I recently added some stuff to gentoo for openstreetmap and gps-related work.
For one, the java openstreetmap editor
josm now has ebuilds. josm and josm-plugins, the first only installs the program itself plus language packs, the second installs most of the josm-plugins available. They can be enabled within the configuration.
I was a bit unsure how to handle it, as I first thought about adding some basic plugins to the josm-package itself. But as the opinions on what »basic« plugins are seem to differ a lot, I decided to do it this way.
Another new package is
gebabbel, a gui-frontend for gpsbabel. gpsbabel is a commandline-tool that implements various proprietary gps coordinate formats and allows access to many gps-devices (e. g. garmin). Beside it can be used to filter and convert gps-tracks.
More to come. Probably also interesting stuff in portage is gpsdrive (which has some osm-stuff in svn, but not yet in a release), marble (world-view-tool for kde, osm-support is planned within the next months). Other stuff not yet in portage, I plan to make packages in the future: tiles@home, qlandkarte, mapnik and probably everything it takes to run an osm-server.
A bit offtopic, as gentoo doesn't run on mobiles (yet):
Mobile Trail Explorer is the only free (as in freedom) software I found for J2ME-mobiles to create gps-tracks.
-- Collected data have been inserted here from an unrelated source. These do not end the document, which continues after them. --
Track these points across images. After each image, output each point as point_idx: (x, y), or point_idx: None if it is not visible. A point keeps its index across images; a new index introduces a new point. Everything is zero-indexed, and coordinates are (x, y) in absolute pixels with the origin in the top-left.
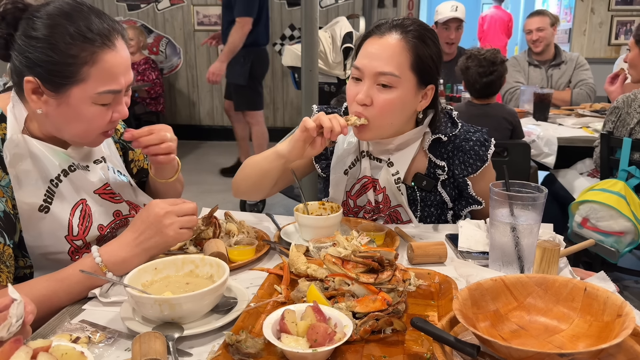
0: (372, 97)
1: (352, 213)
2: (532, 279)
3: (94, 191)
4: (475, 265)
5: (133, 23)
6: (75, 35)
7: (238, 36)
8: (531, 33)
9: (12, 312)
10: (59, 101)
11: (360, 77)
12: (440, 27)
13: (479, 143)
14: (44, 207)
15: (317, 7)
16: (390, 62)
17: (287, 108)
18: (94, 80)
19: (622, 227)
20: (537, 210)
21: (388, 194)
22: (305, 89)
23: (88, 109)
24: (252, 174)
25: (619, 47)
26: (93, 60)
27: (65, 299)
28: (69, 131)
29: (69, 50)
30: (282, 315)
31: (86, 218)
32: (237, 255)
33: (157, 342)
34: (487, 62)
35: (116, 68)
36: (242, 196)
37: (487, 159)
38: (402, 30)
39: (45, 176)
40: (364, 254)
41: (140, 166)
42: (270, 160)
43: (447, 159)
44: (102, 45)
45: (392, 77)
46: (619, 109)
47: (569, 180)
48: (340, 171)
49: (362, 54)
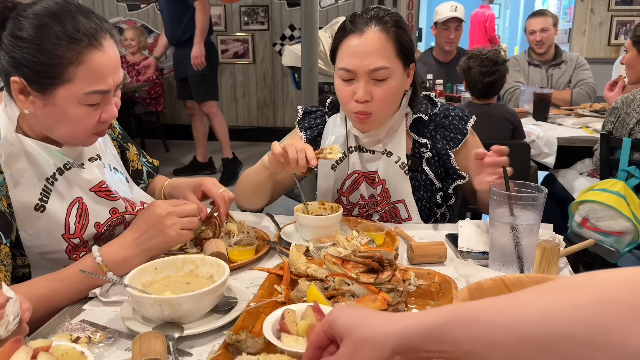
0: (370, 92)
1: (346, 210)
2: (532, 278)
3: (90, 189)
4: (475, 265)
5: (133, 23)
6: (61, 36)
7: (205, 17)
8: (534, 34)
9: (8, 310)
10: (45, 102)
11: (352, 77)
12: (439, 27)
13: (458, 117)
14: (40, 206)
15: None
16: (379, 57)
17: (287, 108)
18: (81, 81)
19: (622, 227)
20: (537, 210)
21: (388, 187)
22: (305, 89)
23: (75, 110)
24: (246, 187)
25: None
26: (79, 60)
27: (65, 298)
28: (57, 132)
29: (55, 50)
30: (282, 315)
31: (83, 216)
32: (237, 255)
33: (157, 342)
34: (490, 61)
35: (103, 68)
36: (245, 207)
37: (467, 132)
38: (379, 22)
39: (41, 175)
40: (364, 254)
41: (135, 167)
42: (259, 173)
43: (430, 137)
44: (88, 45)
45: (384, 70)
46: (618, 109)
47: (568, 180)
48: (328, 165)
49: (347, 54)
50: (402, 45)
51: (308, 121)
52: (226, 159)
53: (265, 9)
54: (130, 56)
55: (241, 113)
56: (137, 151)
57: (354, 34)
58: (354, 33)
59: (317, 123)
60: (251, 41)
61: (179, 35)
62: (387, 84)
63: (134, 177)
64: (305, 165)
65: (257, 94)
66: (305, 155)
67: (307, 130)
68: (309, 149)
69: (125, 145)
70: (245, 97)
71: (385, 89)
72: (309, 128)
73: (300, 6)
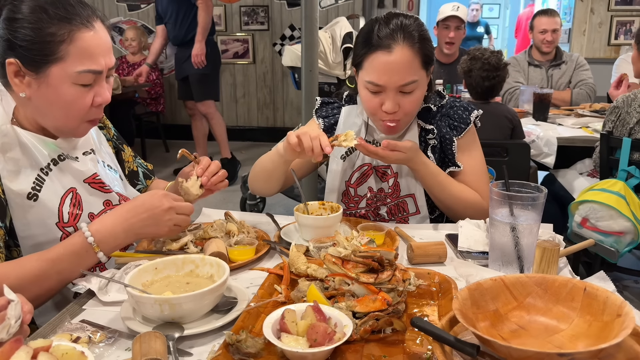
0: (398, 103)
1: (353, 202)
2: (531, 278)
3: (84, 180)
4: (475, 265)
5: (133, 23)
6: (53, 15)
7: (207, 15)
8: (546, 33)
9: (10, 314)
10: (40, 82)
11: (380, 91)
12: (440, 27)
13: (463, 108)
14: (33, 195)
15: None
16: (409, 72)
17: (287, 108)
18: (73, 59)
19: (622, 227)
20: (537, 210)
21: (400, 180)
22: (305, 89)
23: (68, 90)
24: (260, 173)
25: (618, 47)
26: (71, 38)
27: (56, 279)
28: (51, 116)
29: (48, 28)
30: (282, 314)
31: (77, 206)
32: (237, 255)
33: (157, 341)
34: (491, 66)
35: (95, 48)
36: (258, 193)
37: (470, 122)
38: (406, 36)
39: (35, 165)
40: (364, 254)
41: (131, 167)
42: (273, 160)
43: (436, 126)
44: (79, 24)
45: (413, 84)
46: (618, 108)
47: (568, 180)
48: (338, 155)
49: (376, 69)
50: (427, 56)
51: (325, 110)
52: (225, 159)
53: (265, 9)
54: (130, 56)
55: (241, 113)
56: (132, 153)
57: (381, 49)
58: (381, 49)
59: (334, 113)
60: (251, 41)
61: (182, 35)
62: (414, 94)
63: (131, 177)
64: (320, 153)
65: (257, 94)
66: (320, 143)
67: (325, 118)
68: (323, 136)
69: (121, 147)
70: (245, 97)
71: (413, 99)
72: (326, 117)
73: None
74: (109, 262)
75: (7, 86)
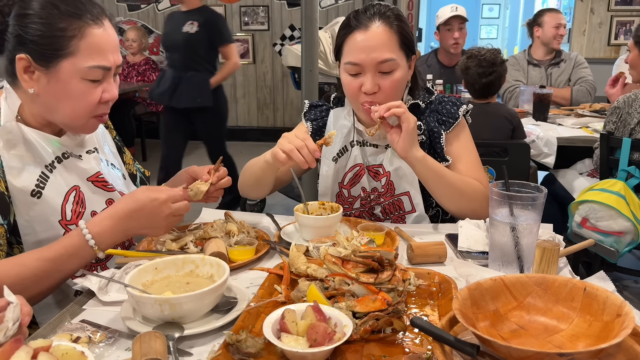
0: (378, 84)
1: (347, 203)
2: (531, 278)
3: (87, 178)
4: (474, 265)
5: (134, 23)
6: (64, 10)
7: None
8: (560, 27)
9: (8, 316)
10: (49, 76)
11: (359, 72)
12: (443, 30)
13: (451, 103)
14: (37, 192)
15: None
16: (385, 49)
17: (287, 108)
18: (83, 54)
19: (622, 227)
20: (537, 210)
21: (393, 179)
22: (305, 89)
23: (77, 85)
24: (249, 178)
25: (618, 48)
26: (82, 34)
27: (56, 277)
28: (59, 111)
29: (59, 23)
30: (282, 314)
31: (80, 204)
32: (237, 255)
33: (157, 341)
34: (487, 62)
35: (105, 44)
36: (248, 197)
37: (458, 116)
38: (382, 16)
39: (39, 162)
40: (364, 254)
41: (130, 170)
42: (262, 167)
43: (424, 122)
44: (90, 21)
45: (391, 62)
46: (619, 109)
47: (568, 180)
48: (329, 157)
49: (354, 48)
50: (405, 37)
51: (314, 113)
52: None
53: (265, 9)
54: (130, 57)
55: (241, 113)
56: (131, 157)
57: (358, 29)
58: (358, 29)
59: (322, 115)
60: (251, 41)
61: None
62: (393, 75)
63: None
64: (313, 161)
65: (257, 94)
66: (308, 151)
67: (313, 121)
68: (308, 141)
69: (122, 149)
70: (245, 97)
71: (392, 80)
72: (314, 120)
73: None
74: (109, 262)
75: (13, 84)
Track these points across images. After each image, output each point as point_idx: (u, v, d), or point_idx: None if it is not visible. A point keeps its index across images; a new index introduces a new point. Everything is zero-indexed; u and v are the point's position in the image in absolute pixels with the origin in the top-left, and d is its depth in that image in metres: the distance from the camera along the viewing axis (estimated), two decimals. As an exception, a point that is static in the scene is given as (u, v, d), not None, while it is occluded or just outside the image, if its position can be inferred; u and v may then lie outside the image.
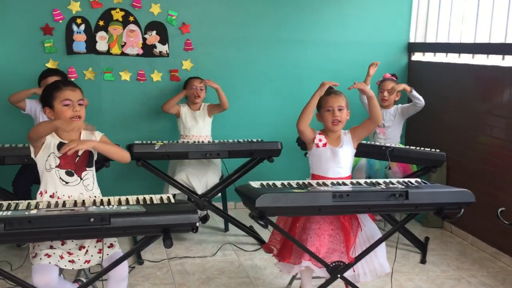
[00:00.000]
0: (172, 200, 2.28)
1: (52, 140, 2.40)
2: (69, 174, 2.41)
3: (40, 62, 4.00)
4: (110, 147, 2.47)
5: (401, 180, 2.65)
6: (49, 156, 2.39)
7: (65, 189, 2.40)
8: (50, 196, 2.39)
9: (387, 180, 2.63)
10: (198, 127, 4.01)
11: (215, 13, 4.37)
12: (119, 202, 2.26)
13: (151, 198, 2.31)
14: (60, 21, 4.05)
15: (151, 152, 3.43)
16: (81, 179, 2.43)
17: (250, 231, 3.94)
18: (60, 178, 2.40)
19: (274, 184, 2.50)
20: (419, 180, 2.66)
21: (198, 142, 3.68)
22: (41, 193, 2.42)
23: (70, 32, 4.07)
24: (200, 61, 4.30)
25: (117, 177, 4.25)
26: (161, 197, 2.31)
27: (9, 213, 2.00)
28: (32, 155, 2.42)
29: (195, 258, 3.54)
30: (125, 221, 2.03)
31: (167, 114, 4.30)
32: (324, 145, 2.74)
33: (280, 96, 4.57)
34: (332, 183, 2.55)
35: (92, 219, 1.98)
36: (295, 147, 3.87)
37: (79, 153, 2.43)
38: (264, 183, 2.50)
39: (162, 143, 3.50)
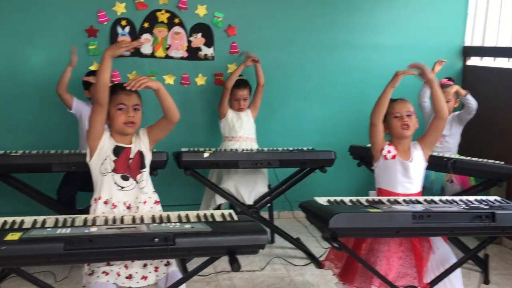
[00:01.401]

It's a bit alpha, lacking some features and unstable, but it's free, so I hope it'll become better soon. It's a cheap way to get gps-tracks, assuming that you already have a java/bluetooth-mobile and you can get a gps-mouse starting at about 50 €.
If you have more suggestions for gps/osm-related stuff, feel free to open requests on the gentoo bugzilla and add me to the cc.